Finn, however, is shelved after this story. Thrill-Power Overload - you know, if there were more available sources, I'd reference 'em - explains that David Bishop wanted to keep Mills' energies directed down one avenue, the more popular one, while also limiting the opportunities to get on the Guv'nor's bad side. Since Bishop and his fellow former editors Alan McKenzie and Andy Diggle have all gone on the record about some frictions with Mills, I think I can understand the reasoning!

But right now, Bishop can ill-afford to spend time fighting with a freelancer about Finn. He's about to piss off a huge chunk of the Megazine's readership with some reprints. More on that next time!

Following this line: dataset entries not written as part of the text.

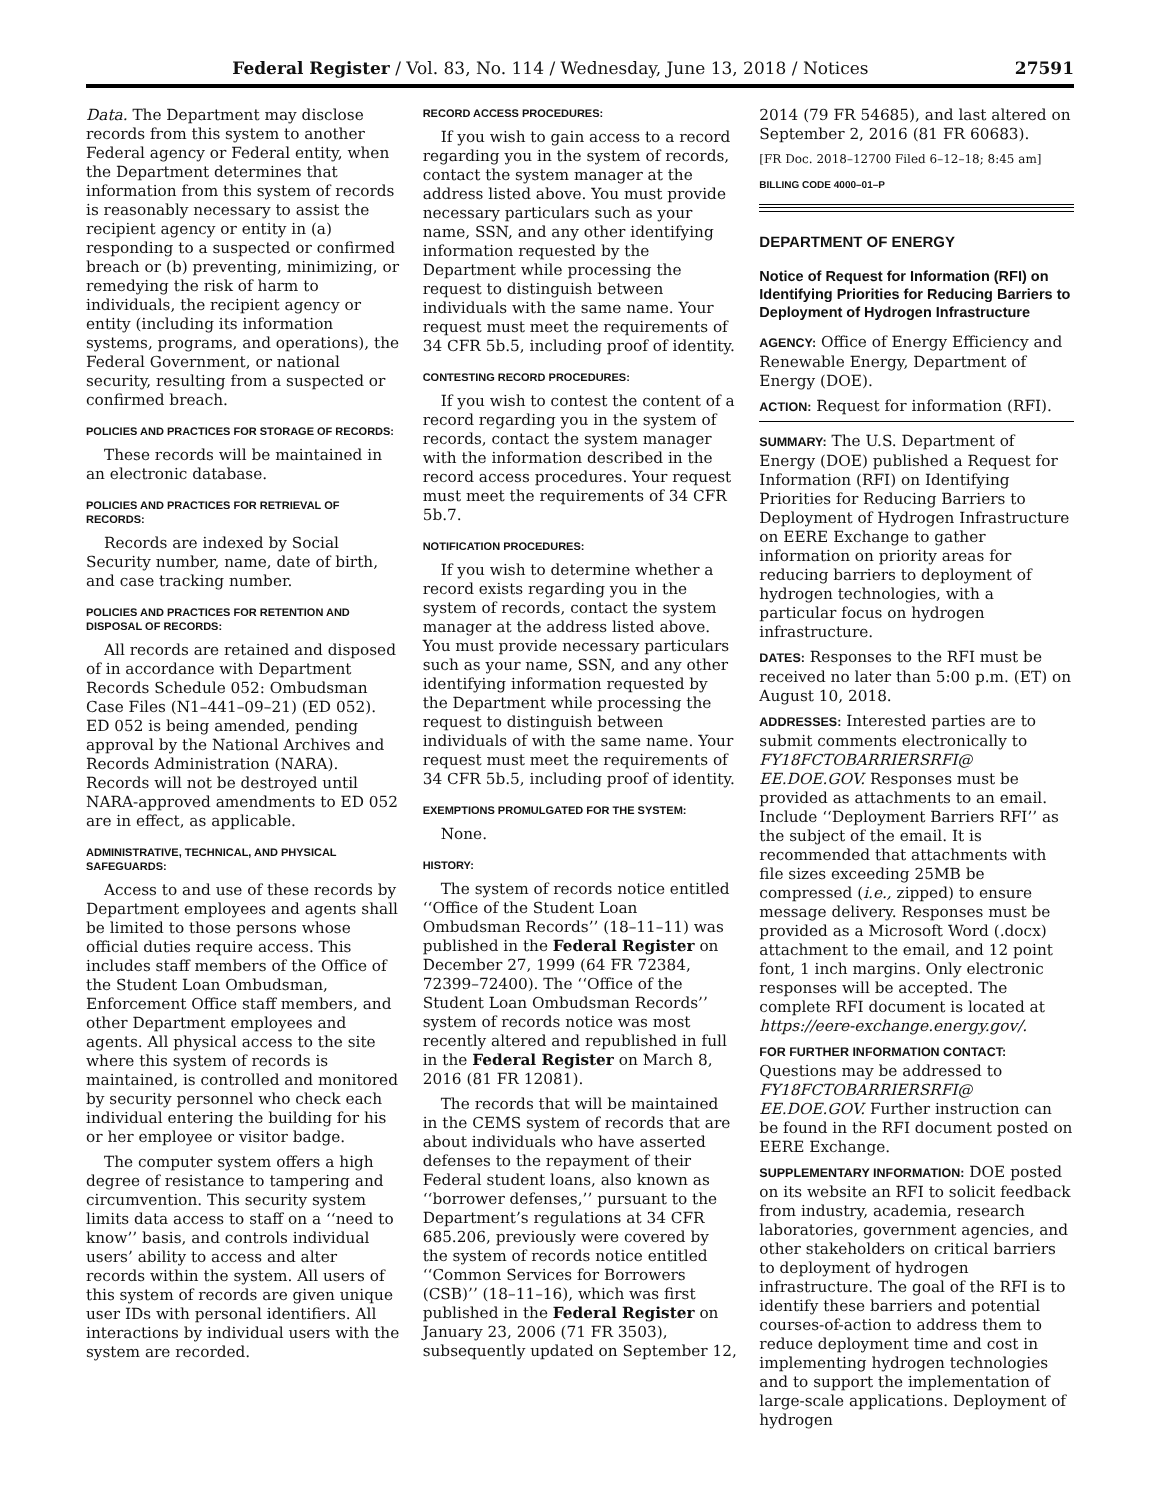Federal Register / Vol. 83, No. 114 / Wednesday, June 13, 2018 / Notices 27591
Data. The Department may disclose records from this system to another Federal agency or Federal entity, when the Department determines that information from this system of records is reasonably necessary to assist the recipient agency or entity in (a) responding to a suspected or confirmed breach or (b) preventing, minimizing, or remedying the risk of harm to individuals, the recipient agency or entity (including its information systems, programs, and operations), the Federal Government, or national security, resulting from a suspected or confirmed breach.
POLICIES AND PRACTICES FOR STORAGE OF RECORDS:
These records will be maintained in an electronic database.
POLICIES AND PRACTICES FOR RETRIEVAL OF RECORDS:
Records are indexed by Social Security number, name, date of birth, and case tracking number.
POLICIES AND PRACTICES FOR RETENTION AND DISPOSAL OF RECORDS:
All records are retained and disposed of in accordance with Department Records Schedule 052: Ombudsman Case Files (N1–441–09–21) (ED 052). ED 052 is being amended, pending approval by the National Archives and Records Administration (NARA). Records will not be destroyed until NARA-approved amendments to ED 052 are in effect, as applicable.
ADMINISTRATIVE, TECHNICAL, AND PHYSICAL SAFEGUARDS:
Access to and use of these records by Department employees and agents shall be limited to those persons whose official duties require access. This includes staff members of the Office of the Student Loan Ombudsman, Enforcement Office staff members, and other Department employees and agents. All physical access to the site where this system of records is maintained, is controlled and monitored by security personnel who check each individual entering the building for his or her employee or visitor badge.
The computer system offers a high degree of resistance to tampering and circumvention. This security system limits data access to staff on a ‘‘need to know’’ basis, and controls individual users’ ability to access and alter records within the system. All users of this system of records are given unique user IDs with personal identifiers. All interactions by individual users with the system are recorded.
RECORD ACCESS PROCEDURES:
If you wish to gain access to a record regarding you in the system of records, contact the system manager at the address listed above. You must provide necessary particulars such as your name, SSN, and any other identifying information requested by the Department while processing the request to distinguish between individuals with the same name. Your request must meet the requirements of 34 CFR 5b.5, including proof of identity.
CONTESTING RECORD PROCEDURES:
If you wish to contest the content of a record regarding you in the system of records, contact the system manager with the information described in the record access procedures. Your request must meet the requirements of 34 CFR 5b.7.
NOTIFICATION PROCEDURES:
If you wish to determine whether a record exists regarding you in the system of records, contact the system manager at the address listed above. You must provide necessary particulars such as your name, SSN, and any other identifying information requested by the Department while processing the request to distinguish between individuals of with the same name. Your request must meet the requirements of 34 CFR 5b.5, including proof of identity.
EXEMPTIONS PROMULGATED FOR THE SYSTEM:
None.
HISTORY:
The system of records notice entitled ‘‘Office of the Student Loan Ombudsman Records’’ (18–11–11) was published in the Federal Register on December 27, 1999 (64 FR 72384, 72399–72400). The ‘‘Office of the Student Loan Ombudsman Records’’ system of records notice was most recently altered and republished in full in the Federal Register on March 8, 2016 (81 FR 12081).
The records that will be maintained in the CEMS system of records that are about individuals who have asserted defenses to the repayment of their Federal student loans, also known as ‘‘borrower defenses,’’ pursuant to the Department’s regulations at 34 CFR 685.206, previously were covered by the system of records notice entitled ‘‘Common Services for Borrowers (CSB)’’ (18–11–16), which was first published in the Federal Register on January 23, 2006 (71 FR 3503), subsequently updated on September 12,
2014 (79 FR 54685), and last altered on September 2, 2016 (81 FR 60683).
[FR Doc. 2018–12700 Filed 6–12–18; 8:45 am]
BILLING CODE 4000–01–P
DEPARTMENT OF ENERGY
Notice of Request for Information (RFI) on Identifying Priorities for Reducing Barriers to Deployment of Hydrogen Infrastructure
AGENCY: Office of Energy Efficiency and Renewable Energy, Department of Energy (DOE).
ACTION: Request for information (RFI).
SUMMARY: The U.S. Department of Energy (DOE) published a Request for Information (RFI) on Identifying Priorities for Reducing Barriers to Deployment of Hydrogen Infrastructure on EERE Exchange to gather information on priority areas for reducing barriers to deployment of hydrogen technologies, with a particular focus on hydrogen infrastructure.
DATES: Responses to the RFI must be received no later than 5:00 p.m. (ET) on August 10, 2018.
ADDRESSES: Interested parties are to submit comments electronically to FY18FCTOBARRIERSRFI@ EE.DOE.GOV. Responses must be provided as attachments to an email. Include ‘‘Deployment Barriers RFI’’ as the subject of the email. It is recommended that attachments with file sizes exceeding 25MB be compressed (i.e., zipped) to ensure message delivery. Responses must be provided as a Microsoft Word (.docx) attachment to the email, and 12 point font, 1 inch margins. Only electronic responses will be accepted. The complete RFI document is located at https://eere-exchange.energy.gov/.
FOR FURTHER INFORMATION CONTACT: Questions may be addressed to FY18FCTOBARRIERSRFI@ EE.DOE.GOV. Further instruction can be found in the RFI document posted on EERE Exchange.
SUPPLEMENTARY INFORMATION: DOE posted on its website an RFI to solicit feedback from industry, academia, research laboratories, government agencies, and other stakeholders on critical barriers to deployment of hydrogen infrastructure. The goal of the RFI is to identify these barriers and potential courses-of-action to address them to reduce deployment time and cost in implementing hydrogen technologies and to support the implementation of large-scale applications. Deployment of hydrogen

(Originally published 1/3/08 at LiveJournal.)

Thursday, July 19, 2007

16. Crusading Nowhere

The reread brings us to another relaunch period for new readers to jump on. This is prog 929 in February 1995, but this is not a case of 2000 AD putting its best feet forward. A 20-part Finn series by Pat Mills and Paul Staples is the main attraction. Other entertaining thrills include Armoured Gideon by new editor John Tomlinson and Simon Jacob and Rogue Trooper by Steve White and Henry Flint. There's a long-shelved Harlem Heroes 12-parter by Michael Fleisher and Kev Hopgood finally making its appearance after years in the drawer. My fellow blogger AlexF has recently been dissecting this monstrosity over at Meanwhile, on the Dark Side of the Moon, so I'll not bother trying to add to his words at this time.

Alex did mention "Crusade," a ten-part Dredd adventure by Mark Millar, Grant Morrison and Mick Austin back in April, but this thing's so absurd that it demands further discussion. Except, no sooner did I begin the intended discussion before every notion of continuing was drained right out of my body by the unbelievable shittiness of the story. Crusade is a bizarre amalgamation of two previous entries in this series: the stereotypes of the world judges and the phenomenal awfulness of Mark Millar.



Urg. It hurts to look at.

In 1982, Marvel Comics had made a three-issue comic series called Contest of Champions, in which a whole bunch of superheroes are directed by cosmic players to fight each other on an around-the-world quest for various talismans. This is Mark Millar's Dreddworld version. Each of the major mega-cities sends one of their judges to a remote Antarctic outpost after a lost-in-space tek judge named Eckhart says he's found God or something and is returning to Earth.

I mean, it really doesn't matter. It's a fragile, stupid, two-dimensional nothing of a premise which serves no purpose whatsoever except to get a bunch of world judges in one place, refuse to cooperate with each other, and have a big stupid fight. Or maybe it's like Marvel's Civil War or whatever the hell they're selling this year.

Oh, and there's a really, really tough judge, too. His name is Cesare and he's from Vatican-City, and he'll be fighting Judge Dredd on a conveyor belt before this story's finished. I think they probably fall from a great height as well.



I dunno, you'd like to say that Grant Morrison had little-to-nothing to do with this, and that might be the case. It's got practically every last Mark Millar trope of the period all lined up, plus that love of superhero beat-em-ups is pretty blatant in every page. On the other hand, I think there's a silly robot mine car later on in the story which feels more like an old-school Pat Mills idea than anything else, and I can imagine Morrison cherry-picking that more easily than Millar.

This low point is as good a place as any to say that Thrillpowered Thursday is taking a short vacation. I'm rereading the issues along with my son, who came on board with prog 800 and is reading them for the first time, along with selected classic thrills. But he's going to be out of town with his mother, in Kentucky, for a few weeks. I don't want to leave the kid with too teetering a stack to tackle when he gets home, so I'll pause and start reading my pile of Battle Picture Weekly while he's gone. Normal service will be resumed August 16. Credo!